::: Source extract :::

Until you paint every nook and cranny of a house, repairing cracks and spackling hundreds of nail holes in the most peculiar places, I don’t think you really get to know her. Standing on a rickety ladder looking at the top of the never-before-painted dusty door moldings or lying on the kitchen floor painting the floor trim underneath the built-in shelving, you become pretty cozy with one another. Until then, I’m not sure you can really claim her.
We’ve painted every square inch inside our Munger Place home. And because of this, we can confirm there are no square inches in this house. Her floors slope and creak and doors shift from time to time resulting in the reappearance of certain hairline cracks. Like wrinkles. After 102 years, she’s allowed.
Years ago, I worked with a strange girl who bought a 60’s ranch style home near Ft. Worth. Once she was settled into the home with her furniture and children arranged to her liking, only then did she paint around the furniture. The trim behind the couch was stained dark brown but on either side the trim was white. If a chair was slightly budged from position, the dark trim behind it would shine like a rotten spot. HOW did she sleep at night? I could barely even go inside, just knowing this.
When my mother turned 40, she decided to paint the outside of our home in Arkansas. After years and years of living in a boring white house, she thought it was high time for a color change – beige. Willing to tackle the project single-handedly, she explained her plan to Daddy who was completely against it. He felt sure she would get one side painted and quit. He feared her painting work ethic would be much like her cotton-chopping work ethic. The Tate girls weren’t his best cotton choppers.
She ignored his advice, didn’t mention it again, and patiently waited a few weeks until he started picking cotton. Now, if you weren’t raised on a cotton farm, you may not be aware of the delicate art of picking cotton. When the bolls burst open, there are only a few weeks to harvest before the yields begin to decline. So there’s no lollygagging around during this time. No sleeping or eating, no laughing or vacation days, no television watching or smiling. It’s an amazing race against Mother Nature, and not for the light-hearted. To keep things interesting, this all happens just at that time when vast tropical storms are lined up back to back in the Gulf of Mexico.

::: Given records :::

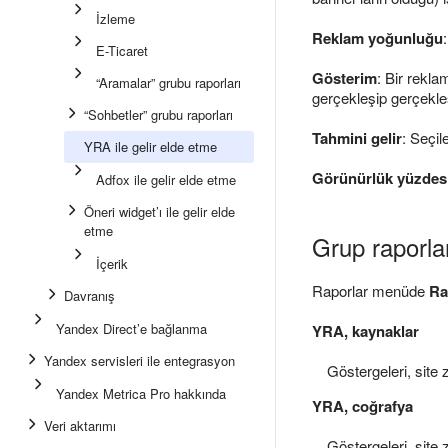
İzleme
Reklam yoğunluğu
E-Ticaret
Gösterim
: Bir rekl
“Aramalar” grubu raporları
gerçekleşip gerçek
“Sohbetler” grubu raporları
Tahmini gelir
: Seçi
YRA ile gelir elde etme
Görünürlük yüzdes
Adfox ile gelir elde etme
Öneri widget’ı ile gelir elde
etme
Grup raporlar
İçerik
Raporlar menüde
Ra
Davranış
Yandex Direct’e bağlanma
YRA, kaynaklar
Yandex servisleri ile entegrasyon
Göstergeleri, site 
Yandex Metrica Pro hakkında
YRA, coğrafya
Veri aktarımı
Göstergeleri, site 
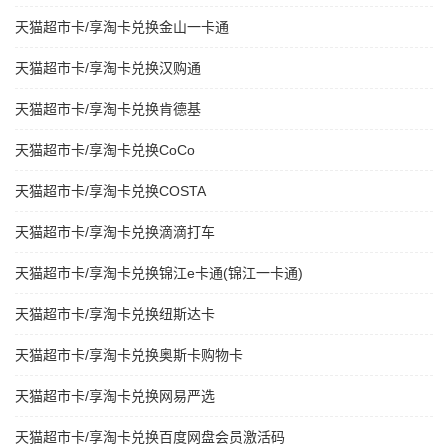
天猫超市卡/享淘卡兑换金山一卡通
天猫超市卡/享淘卡兑换汉购通
天猫超市卡/享淘卡兑换肯德基
天猫超市卡/享淘卡兑换CoCo
天猫超市卡/享淘卡兑换COSTA
天猫超市卡/享淘卡兑换滴滴打车
天猫超市卡/享淘卡兑换锦江e卡通(锦江一卡通)
天猫超市卡/享淘卡兑换纽斯达卡
天猫超市卡/享淘卡兑换奥斯卡购物卡
天猫超市卡/享淘卡兑换网易严选
天猫超市卡/享淘卡兑换百度网盘会员激活码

:::

● **What you will do**
• a. In the house-painting essay, what color did the mother pick for the outside of the family home in Arkansas?
• b. Keep the house-painting essay going from its last sentence, in the same voice.

● **Answers by task**
• a. Beige.

• b.
Daddy left the house before daylight and dragged home well after dark. And he worked 7 days a week until all the cotton was out. The first day he started picking, Momma started painting. High up on a ladder, she painted the eaves, the side, around the windows, all day every day. She cleaned up or hid all evidence before he lugged himself home late each night, dog-tired. She collapsed each night as exhausted as he, sore and achy. For a couple of weeks he unknowingly snored in a two-toned house. The next morning, she started back again right after he left. She too was in a race.
|Tate Farm House |
aka BAT cave
Perfectly timing the entire project, she was finishing her last day of painting on his last day of picking. And that’s the day he decided to come home for lunch. Driving into the driveway, he saw her atop a ladder painting the last section of the house. He must have been shocked. He must have laughed to himself. The entire house was a different color. And the shutters were brown. She washed her hands, made him a sandwich, and he never said a word about it. Ever.
While he was busy picking cotton, he had no idea what had been going on under his roof. Of course, he never really did.
Johnny Cash, “I Never Picked Cotton”
Miranda Lambert, “The House that Built Me”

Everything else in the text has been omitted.